Drug-Related Causes.- Both prescription and over-the-counter medications have been shown to be the cause of erectile problems in as many as 25% of cases (Table 1). Although single medications can induce erectile dysfunction, the adverse medication effects are often additive. This situation is particularly frequent in older men who are taking multiple medications and in whom partial or complete erectile dysfunction often results. A psychologic component can make partial erectile dysfunction progress to complete erectile dysfunction. Some medications can affect libido, whereas others affect erectile function or ejaculation. Nonprescription medications, such as antihistamines or decongestants, may affect erectile function. Most psychotropic drugs can affect libido or erectile function, through either a direct action or an increased prolactin or a decreased testosterone level. Although antidepressants may cause dysfunction in susceptible patients, they may also be beneficial in improving libido in depressed men.
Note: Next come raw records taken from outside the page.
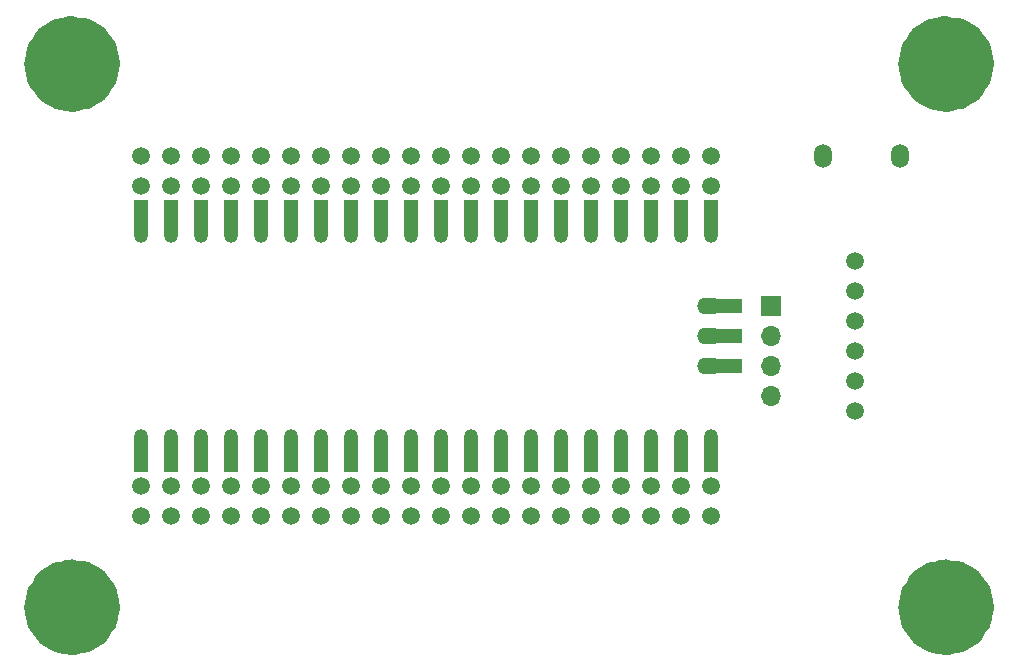
<source format=gts>
G04 #@! TF.GenerationSoftware,KiCad,Pcbnew,(7.0.0)*
G04 #@! TF.CreationDate,2023-02-19T17:41:55+09:00*
G04 #@! TF.ProjectId,RPiPico_SimpleBoard,52506950-6963-46f5-9f53-696d706c6542,rev?*
G04 #@! TF.SameCoordinates,PX1496ff0PY1496ff0*
G04 #@! TF.FileFunction,Soldermask,Top*
G04 #@! TF.FilePolarity,Negative*
%FSLAX46Y46*%
G04 Gerber Fmt 4.6, Leading zero omitted, Abs format (unit mm)*
G04 Created by KiCad (PCBNEW (7.0.0)) date 2023-02-19 17:41:55*
%MOMM*%
%LPD*%
G01*
G04 APERTURE LIST*
%ADD10C,4.050000*%
%ADD11C,1.500000*%
%ADD12O,1.500000X2.000000*%
%ADD13R,1.200000X2.800000*%
%ADD14O,1.200000X2.000000*%
%ADD15O,2.000000X1.400000*%
%ADD16R,2.800000X1.200000*%
%ADD17C,3.200000*%
%ADD18R,1.700000X1.700000*%
%ADD19O,1.700000X1.700000*%
G04 APERTURE END LIST*
D10*
X46025000Y-23000000D02*
G75*
G03*
X46025000Y-23000000I-2025000J0D01*
G01*
X-27975000Y23000000D02*
G75*
G03*
X-27975000Y23000000I-2025000J0D01*
G01*
X46025000Y23000000D02*
G75*
G03*
X46025000Y23000000I-2025000J0D01*
G01*
X-27975000Y-23000000D02*
G75*
G03*
X-27975000Y-23000000I-2025000J0D01*
G01*
D11*
G04 #@! TO.C,J5*
X36265000Y6350000D03*
X36265000Y3810000D03*
X36265000Y1270000D03*
X36265000Y-1270000D03*
X36265000Y-3810000D03*
X36265000Y-6350000D03*
G04 #@! TD*
D12*
G04 #@! TO.C,SW1*
X33579999Y15239999D03*
X40079999Y15239999D03*
G04 #@! TD*
D13*
G04 #@! TO.C,U1*
X-24129999Y-10159999D03*
D14*
X-24129999Y-8889999D03*
D13*
X-21589999Y-10159999D03*
D14*
X-21589999Y-8889999D03*
D13*
X-19049999Y-10159999D03*
D14*
X-19049999Y-8889999D03*
D13*
X-16509999Y-10159999D03*
D14*
X-16509999Y-8889999D03*
D13*
X-13969999Y-10159999D03*
D14*
X-13969999Y-8889999D03*
D13*
X-11429999Y-10159999D03*
D14*
X-11429999Y-8889999D03*
D13*
X-8889999Y-10159999D03*
D14*
X-8889999Y-8889999D03*
D13*
X-6349999Y-10159999D03*
D14*
X-6349999Y-8889999D03*
D13*
X-3809999Y-10159999D03*
D14*
X-3809999Y-8889999D03*
D13*
X-1269999Y-10159999D03*
D14*
X-1269999Y-8889999D03*
D13*
X1269999Y-10159999D03*
D14*
X1269999Y-8889999D03*
D13*
X3809999Y-10159999D03*
D14*
X3809999Y-8889999D03*
D13*
X6349999Y-10159999D03*
D14*
X6349999Y-8889999D03*
D13*
X8889999Y-10159999D03*
D14*
X8889999Y-8889999D03*
D13*
X11429999Y-10159999D03*
D14*
X11429999Y-8889999D03*
D13*
X13969999Y-10159999D03*
D14*
X13969999Y-8889999D03*
D13*
X16509999Y-10159999D03*
D14*
X16509999Y-8889999D03*
D13*
X19049999Y-10159999D03*
D14*
X19049999Y-8889999D03*
D13*
X21589999Y-10159999D03*
D14*
X21589999Y-8889999D03*
D13*
X24129999Y-10159999D03*
D14*
X24129999Y-8889999D03*
X24129999Y8889999D03*
D13*
X24129999Y10159999D03*
D14*
X21589999Y8889999D03*
D13*
X21589999Y10159999D03*
D14*
X19049999Y8889999D03*
D13*
X19049999Y10159999D03*
D14*
X16509999Y8889999D03*
D13*
X16509999Y10159999D03*
D14*
X13969999Y8889999D03*
D13*
X13969999Y10159999D03*
D14*
X11429999Y8889999D03*
D13*
X11429999Y10159999D03*
D14*
X8889999Y8889999D03*
D13*
X8889999Y10159999D03*
D14*
X6349999Y8889999D03*
D13*
X6349999Y10159999D03*
D14*
X3809999Y8889999D03*
D13*
X3809999Y10159999D03*
D14*
X1269999Y8889999D03*
D13*
X1269999Y10159999D03*
D14*
X-1269999Y8889999D03*
D13*
X-1269999Y10159999D03*
D14*
X-3809999Y8889999D03*
D13*
X-3809999Y10159999D03*
D14*
X-6349999Y8889999D03*
D13*
X-6349999Y10159999D03*
D14*
X-8889999Y8889999D03*
D13*
X-8889999Y10159999D03*
D14*
X-11429999Y8889999D03*
D13*
X-11429999Y10159999D03*
D14*
X-13969999Y8889999D03*
D13*
X-13969999Y10159999D03*
D14*
X-16509999Y8889999D03*
D13*
X-16509999Y10159999D03*
D14*
X-19049999Y8889999D03*
D13*
X-19049999Y10159999D03*
D14*
X-21589999Y8889999D03*
D13*
X-21589999Y10159999D03*
D14*
X-24129999Y8889999D03*
D13*
X-24129999Y10159999D03*
D15*
X23899999Y-2539999D03*
D16*
X25399999Y-2539999D03*
D15*
X23899999Y0D03*
D16*
X25399999Y0D03*
D15*
X23899999Y2539999D03*
D16*
X25399999Y2539999D03*
G04 #@! TD*
D17*
G04 #@! TO.C,H4*
X44000000Y-23000000D03*
G04 #@! TD*
G04 #@! TO.C,H2*
X-30000000Y23000000D03*
G04 #@! TD*
D11*
G04 #@! TO.C,J3*
X-24130000Y12700000D03*
X-21590000Y12700000D03*
X-19050000Y12700000D03*
X-16510000Y12700000D03*
X-13970000Y12700000D03*
X-11430000Y12700000D03*
X-8890000Y12700000D03*
X-6350000Y12700000D03*
X-3810000Y12700000D03*
X-1270000Y12700000D03*
X1270000Y12700000D03*
X3810000Y12700000D03*
X6350000Y12700000D03*
X8890000Y12700000D03*
X11430000Y12700000D03*
X13970000Y12700000D03*
X16510000Y12700000D03*
X19050000Y12700000D03*
X21590000Y12700000D03*
X24130000Y12700000D03*
G04 #@! TD*
G04 #@! TO.C,J1*
X-24130000Y-15240000D03*
X-21590000Y-15240000D03*
X-19050000Y-15240000D03*
X-16510000Y-15240000D03*
X-13970000Y-15240000D03*
X-11430000Y-15240000D03*
X-8890000Y-15240000D03*
X-6350000Y-15240000D03*
X-3810000Y-15240000D03*
X-1270000Y-15240000D03*
X1270000Y-15240000D03*
X3810000Y-15240000D03*
X6350000Y-15240000D03*
X8890000Y-15240000D03*
X11430000Y-15240000D03*
X13970000Y-15240000D03*
X16510000Y-15240000D03*
X19050000Y-15240000D03*
X21590000Y-15240000D03*
X24130000Y-15240000D03*
G04 #@! TD*
G04 #@! TO.C,J2*
X-24130000Y-12700000D03*
X-21590000Y-12700000D03*
X-19050000Y-12700000D03*
X-16510000Y-12700000D03*
X-13970000Y-12700000D03*
X-11430000Y-12700000D03*
X-8890000Y-12700000D03*
X-6350000Y-12700000D03*
X-3810000Y-12700000D03*
X-1270000Y-12700000D03*
X1270000Y-12700000D03*
X3810000Y-12700000D03*
X6350000Y-12700000D03*
X8890000Y-12700000D03*
X11430000Y-12700000D03*
X13970000Y-12700000D03*
X16510000Y-12700000D03*
X19050000Y-12700000D03*
X21590000Y-12700000D03*
X24130000Y-12700000D03*
G04 #@! TD*
G04 #@! TO.C,J4*
X-24130000Y15240000D03*
X-21590000Y15240000D03*
X-19050000Y15240000D03*
X-16510000Y15240000D03*
X-13970000Y15240000D03*
X-11430000Y15240000D03*
X-8890000Y15240000D03*
X-6350000Y15240000D03*
X-3810000Y15240000D03*
X-1270000Y15240000D03*
X1270000Y15240000D03*
X3810000Y15240000D03*
X6350000Y15240000D03*
X8890000Y15240000D03*
X11430000Y15240000D03*
X13970000Y15240000D03*
X16510000Y15240000D03*
X19050000Y15240000D03*
X21590000Y15240000D03*
X24130000Y15240000D03*
G04 #@! TD*
D18*
G04 #@! TO.C,J6*
X29209999Y2539999D03*
D19*
X29209999Y0D03*
X29209999Y-2539999D03*
X29209999Y-5079999D03*
G04 #@! TD*
D17*
G04 #@! TO.C,H3*
X44000000Y23000000D03*
G04 #@! TD*
G04 #@! TO.C,H1*
X-30000000Y-23000000D03*
G04 #@! TD*
M02*

</source>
Antihypertensive medications may cause erectile dysfunction either by drug-specific effects or by decreasing the systolic pressure and thereby decreasing the intracavernosal penile pressure. This result is especially prevalent in patients with diabetes or hypertension who have an underlying microvascular disease. Ketoconazole, aminoglutethimide, and similar drugs actually decrease the production of testosterone. Most of the earlier antihypertensive agents-such as reserpine, guanethidine, and hydralazine-caused sexual dysfunction. Some b-adrenergic blocking agents may cause sexual problems, but dysfunction with angiotensin-converting enzyme inhibitors or calcium channel blockers is less common. Some drugs (spironolactone, cimetidine, flutamide, or cyproterone acetate) may block the peripheral androgen receptors. Cimetidine may assume a greater importance because it can now be purchased without a prescription. Drugs such as a-methyldopa, spironolactone, digoxin, metoclopramide, and many psychotropic agents may raise prolactin levels. Thiazide diuretics, finasteride, anticholinergics, and pain medications cause dysfunction in a certain percentage of patients.